阅读材料 >>
高天羽 译
那是在1987 年的沙特阿拉伯,我当时年轻无畏,牛津约翰·拉德克利夫医院刚刚任命我做心脏外科主任医师。我跑到沙漠里去是为什么?因为这里可以接触任何你能想到的先天性心脏病。
罕见病例
一天早晨,一位小儿心内科医生来手术室找我,他来自梅奥诊所,美国明尼苏达州一座世界闻名的医学中心。他的开场白是:“我有个有趣的病例,你想看看吗?”紧接着又说,“可惜呀,你恐怕也做不了什么。”还没等看过病例,我就决心证明他想错了,因为对外科医生来说,罕见的病例永远是挑战。这是一个幼童,他的心脏扩大,而且长到了胸腔错误的一边。这是一种罕见的异常,称为“右位心”——正常心脏都位于胸腔左侧,他的却相反。另外,肺部有积液。不过,单单右位心并不会造成心力衰竭,他肯定还有别的毛病。病人的左心室里,主动脉瓣的下方有一个巨大的团块,位置十分凶险,几乎截断通向全身的血流。我看出这是一个肿瘤。
男孩和他年轻的母亲是红十字会在阿曼和也门的交界处发现的。炙热的沙漠中,母子俩瘦骨嶙峋,浑身脱水,已经快不行了。看样子是母亲背着儿子穿越了也门的沙漠和群山,疯狂地寻求医学救助。红十字会用直升机将他们送到阿曼首都马斯喀特的一家军队医院。在那里,他们发现她仍在设法为孩子哺乳。她的奶水已经干了,她也没有别的东西喂养儿子。男孩通过静脉输液补充水分后,开始呼吸困难,诊断结果是心力衰竭。他母亲也因为盆腔感染而严重腹痛、高烧。
也门的法律不完善。她在那里受过强暴、虐待和残害。而且她是黑人,不是阿拉伯人。红十字会怀疑她是在索马里遭人绑架,然后被带到亚丁湾对岸卖作奴隶。但是由于一个不寻常的原因,他们也没法确定她的经历:这个女人从不说话,一个字也不说。

任务要求 >> 请接着这篇讲沙特阿拉伯心脏病罕见病例的阅读材料往下写，从最后一句之后写起。

数据记录 >>
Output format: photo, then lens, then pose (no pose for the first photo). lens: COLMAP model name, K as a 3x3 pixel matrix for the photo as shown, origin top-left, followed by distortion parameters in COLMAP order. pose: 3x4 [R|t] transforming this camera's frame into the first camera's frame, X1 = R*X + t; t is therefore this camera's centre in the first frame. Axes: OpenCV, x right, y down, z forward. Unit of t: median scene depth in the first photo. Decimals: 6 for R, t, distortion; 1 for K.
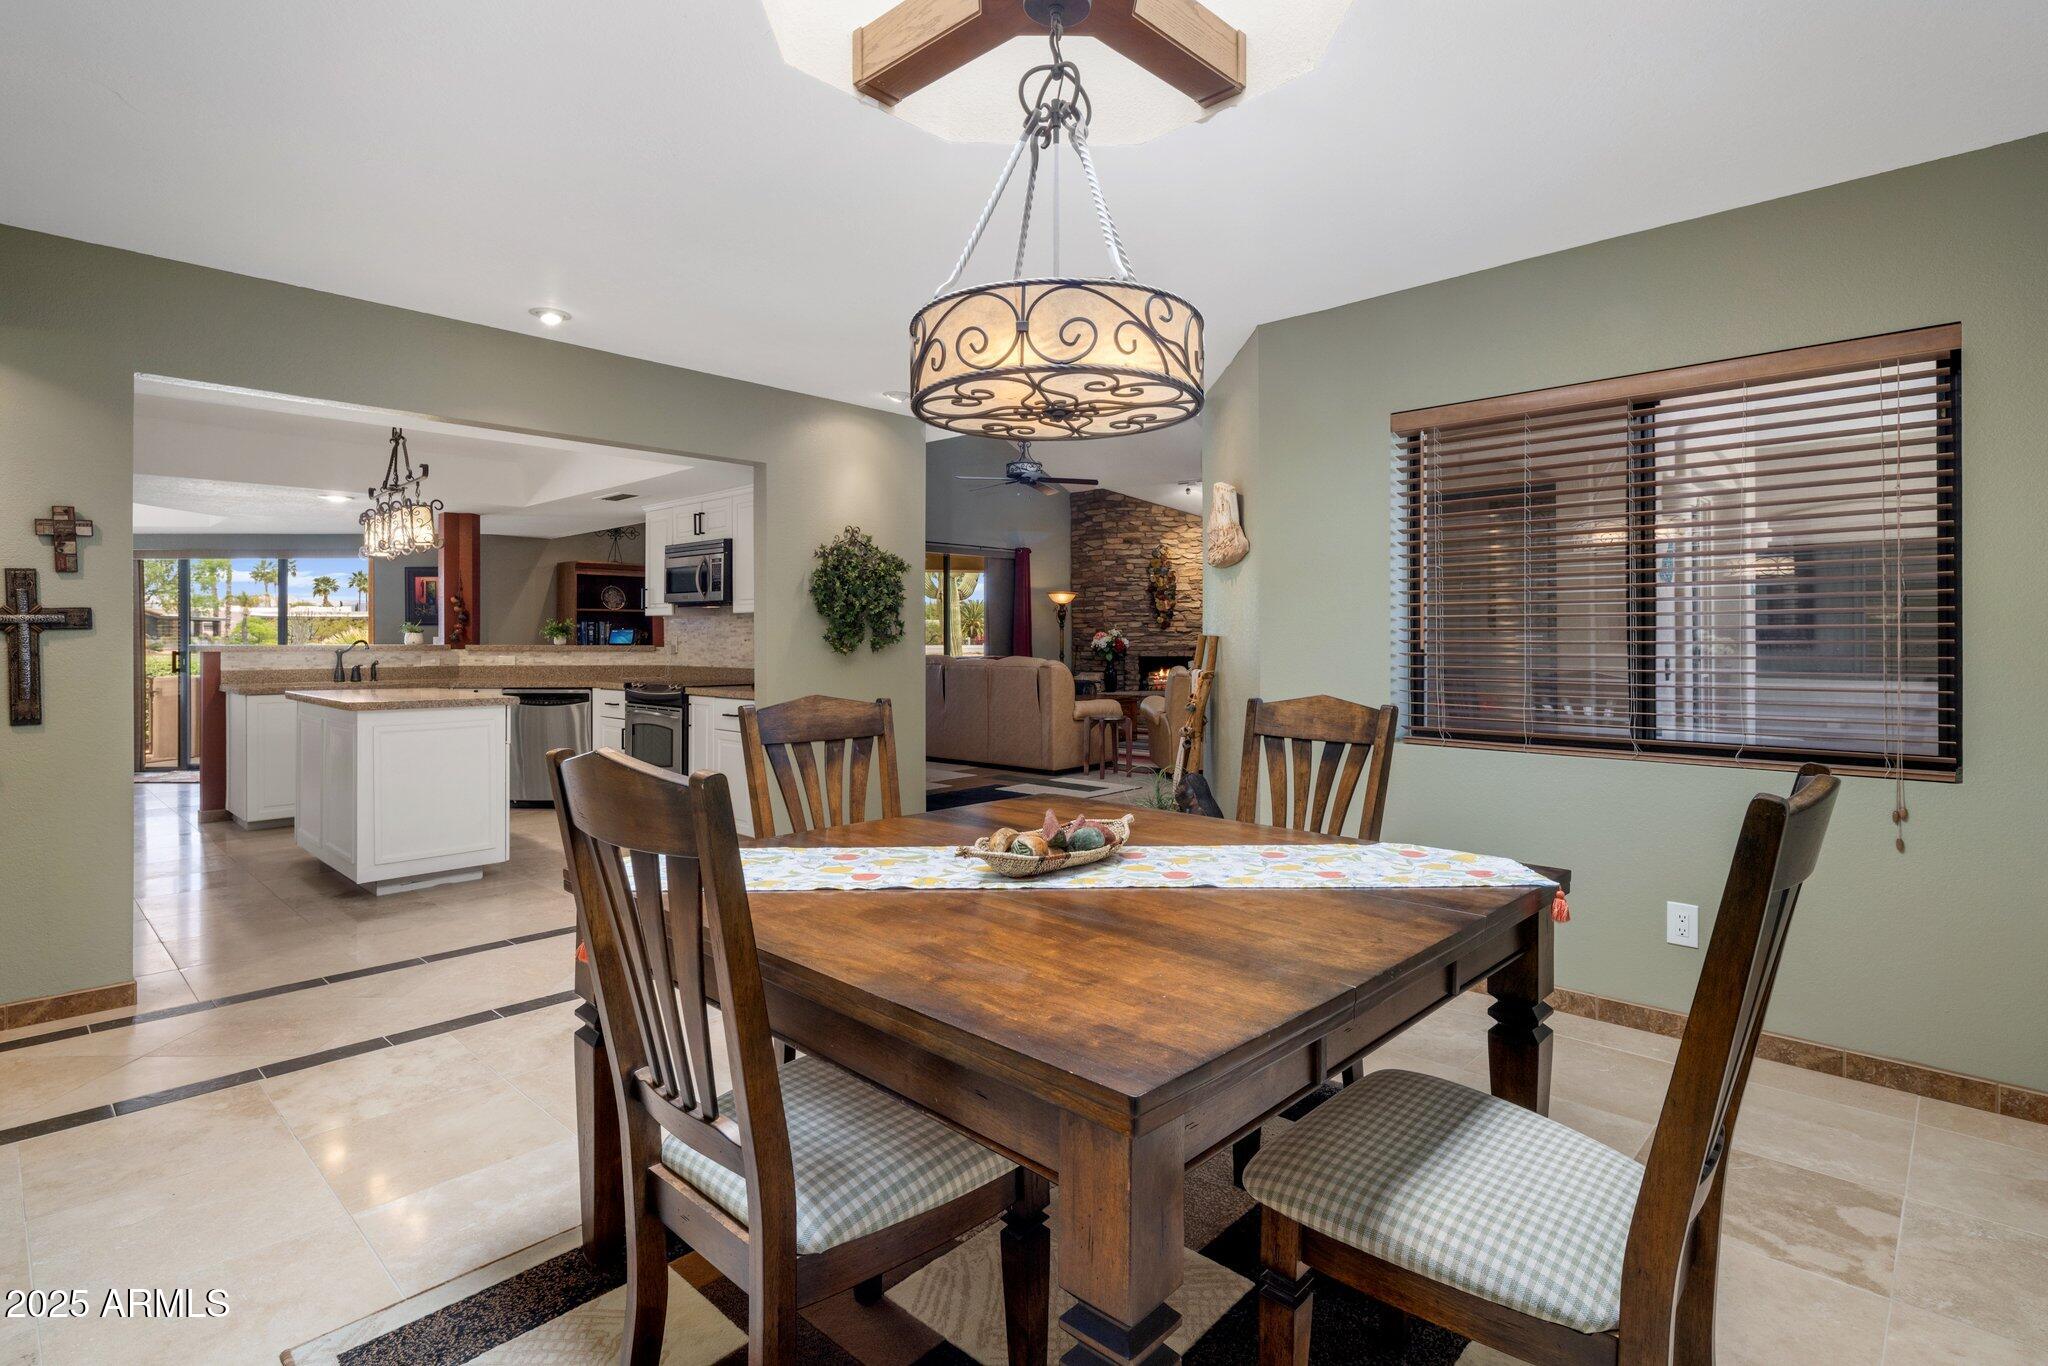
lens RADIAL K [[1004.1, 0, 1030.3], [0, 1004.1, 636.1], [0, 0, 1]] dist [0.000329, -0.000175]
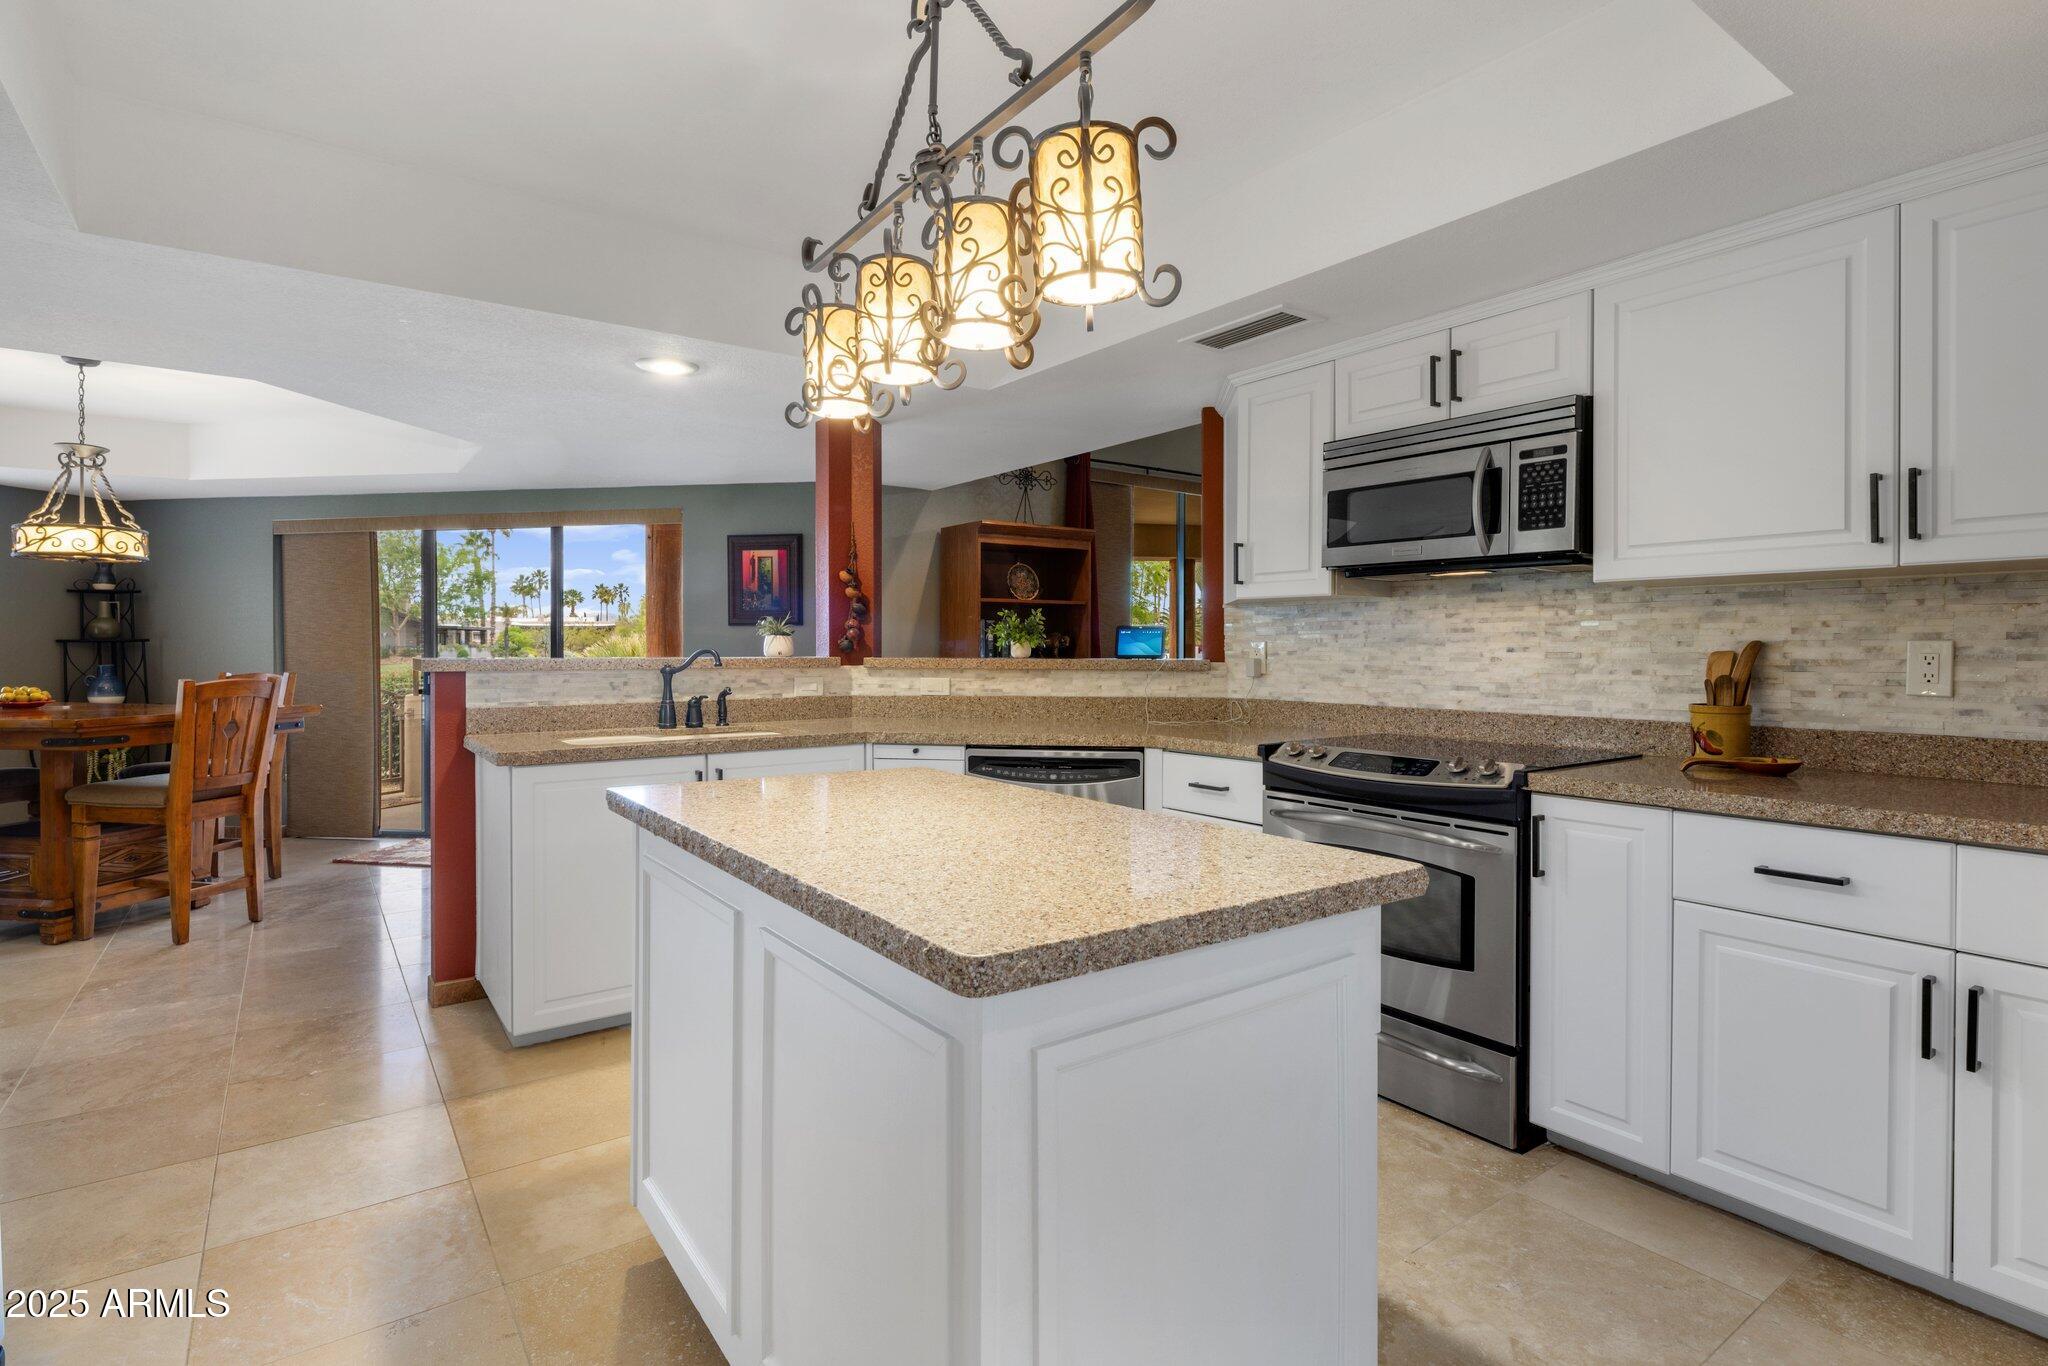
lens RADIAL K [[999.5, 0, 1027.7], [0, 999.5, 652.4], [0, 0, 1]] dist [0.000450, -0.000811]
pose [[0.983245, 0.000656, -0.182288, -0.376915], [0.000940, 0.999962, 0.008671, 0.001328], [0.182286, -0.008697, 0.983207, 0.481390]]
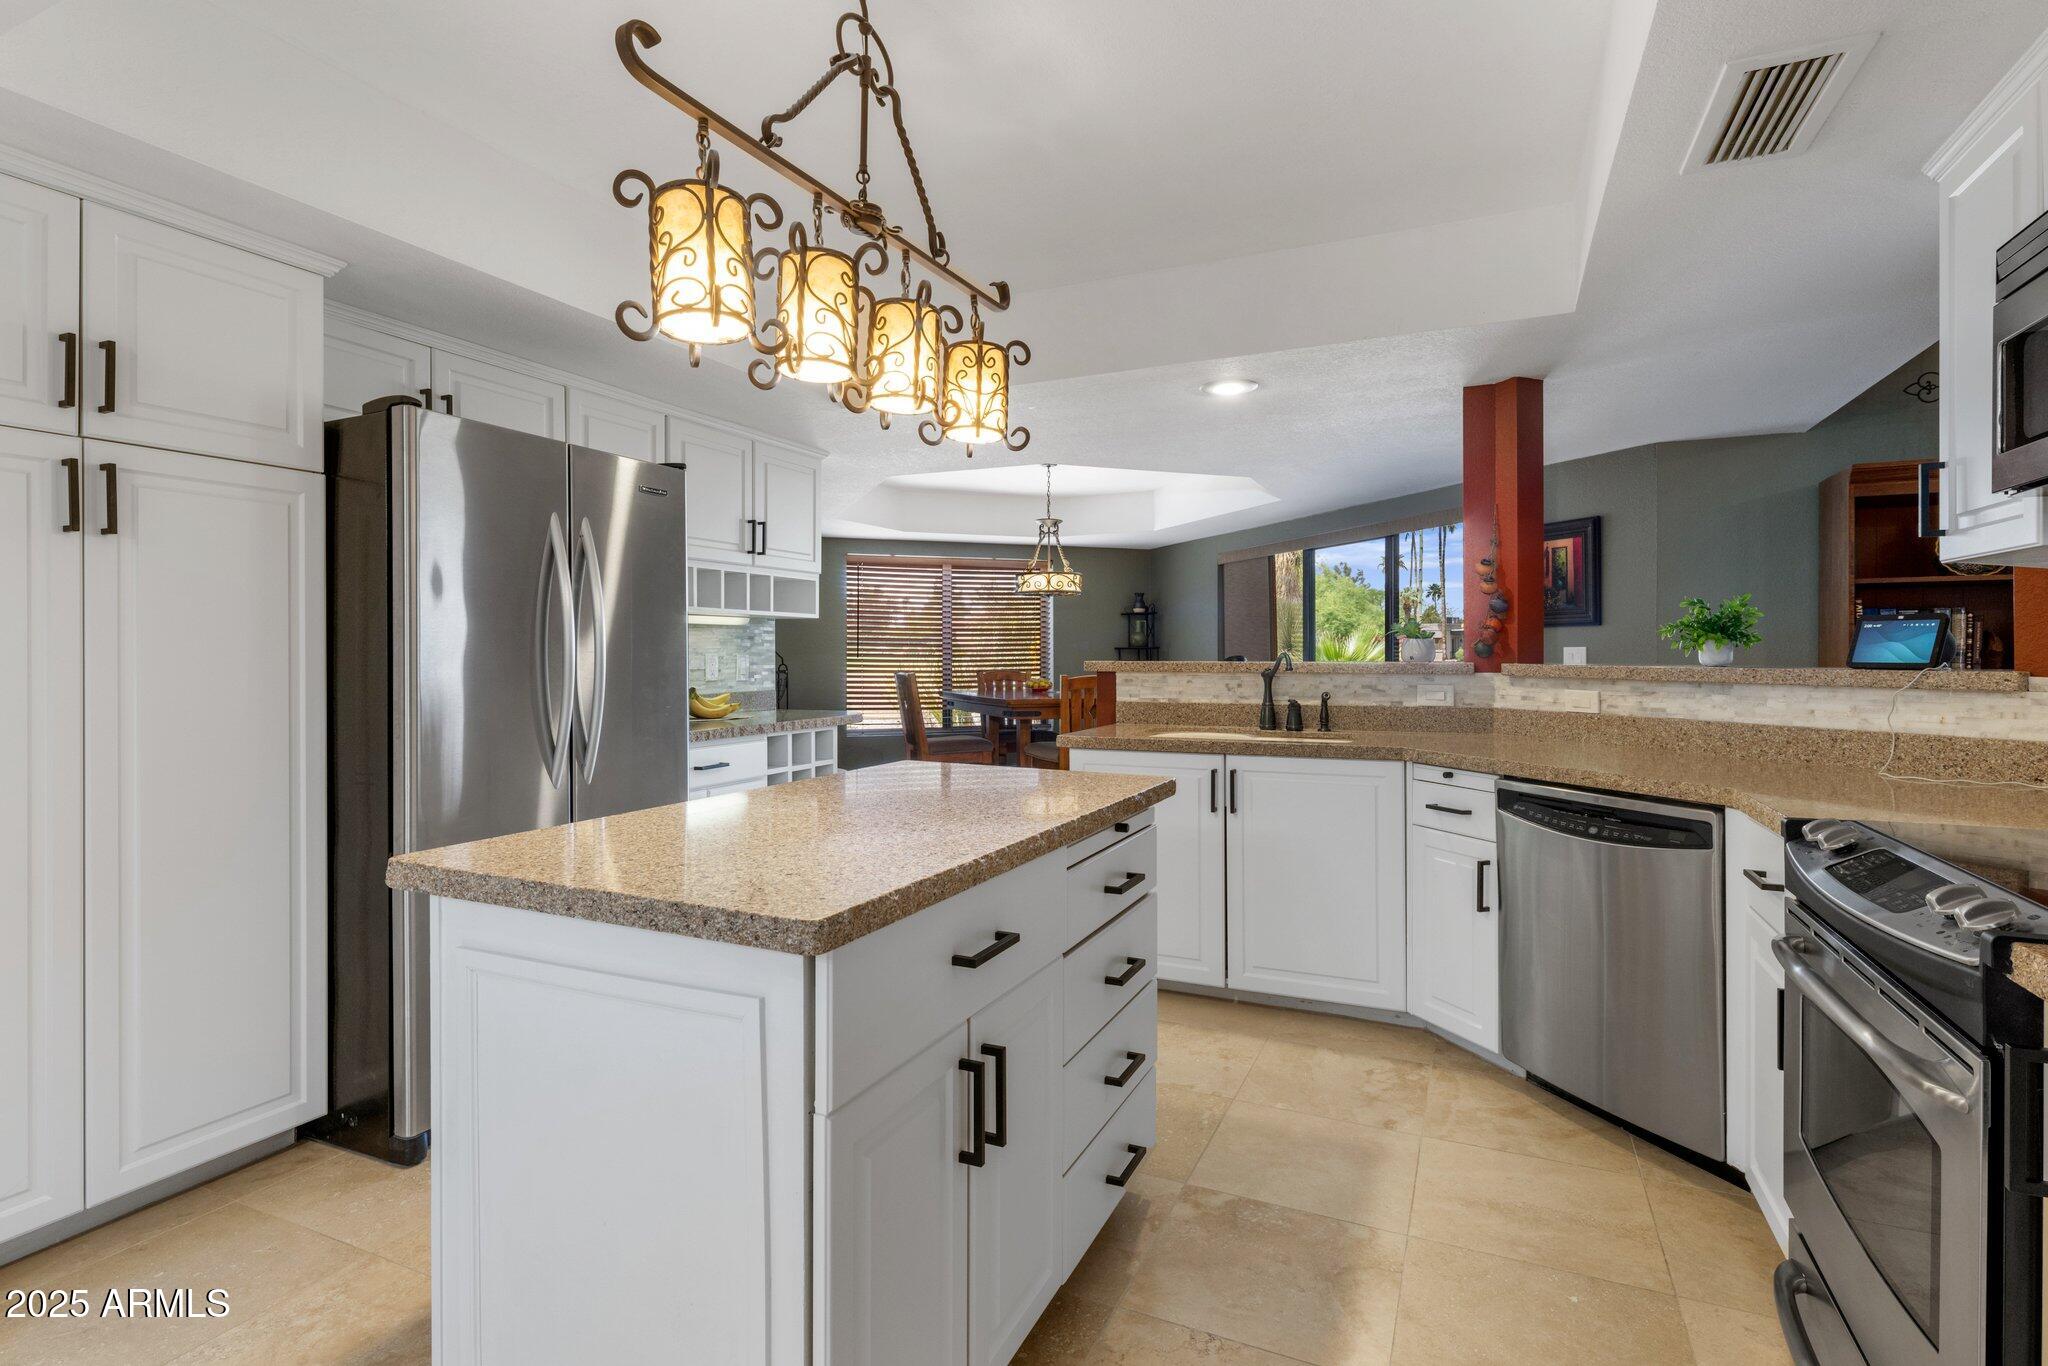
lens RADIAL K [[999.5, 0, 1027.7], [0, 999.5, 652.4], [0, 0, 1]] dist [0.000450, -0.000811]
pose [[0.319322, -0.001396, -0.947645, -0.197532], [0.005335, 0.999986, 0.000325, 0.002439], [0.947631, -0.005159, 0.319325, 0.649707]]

参考答案 >>
我知道梅奥诊所有优秀的小儿心脏外科医生,于是试探性地问这位同事会怎么做。“应该会做手术吧。”他说,“已经谈不上什么手术风险了,不做的话只会越来越严重。”我料到他会这么说,我至少要弄清楚这是什么类型的肿瘤。
圣母之美
我去了儿科加护病房,男孩还插着鼻饲管,他很不喜欢。他母亲就在儿子小床边的一个垫子上盘腿坐着,她日夜守护在儿子身边,始终不离。看到我们走近,她站了起来。她的样子完全出乎我的意料:她美得令我震惊。她有一头乌黑的长直发,消瘦的手臂环抱在胸前。她来自索马里,是一名基督徒。
她手指纤长,握紧包裹儿子的襁褓。这块珍贵的破布卷替男孩遮挡炽热的阳光,在沙漠的寒夜里给他保暖。一根脐带似的输液管从襁褓中伸出,连到输液架和一只吊瓶上,吊瓶里盛着乳白色的溶液。
我试着用阿拉伯语和她沟通:“早上好,你叫什么名字?”她没说话,只是望着地板。我继续问道:“你是哪里人?”她还是不作声。我走投无路,终于问道:“你会说英语吗?我从英国来。”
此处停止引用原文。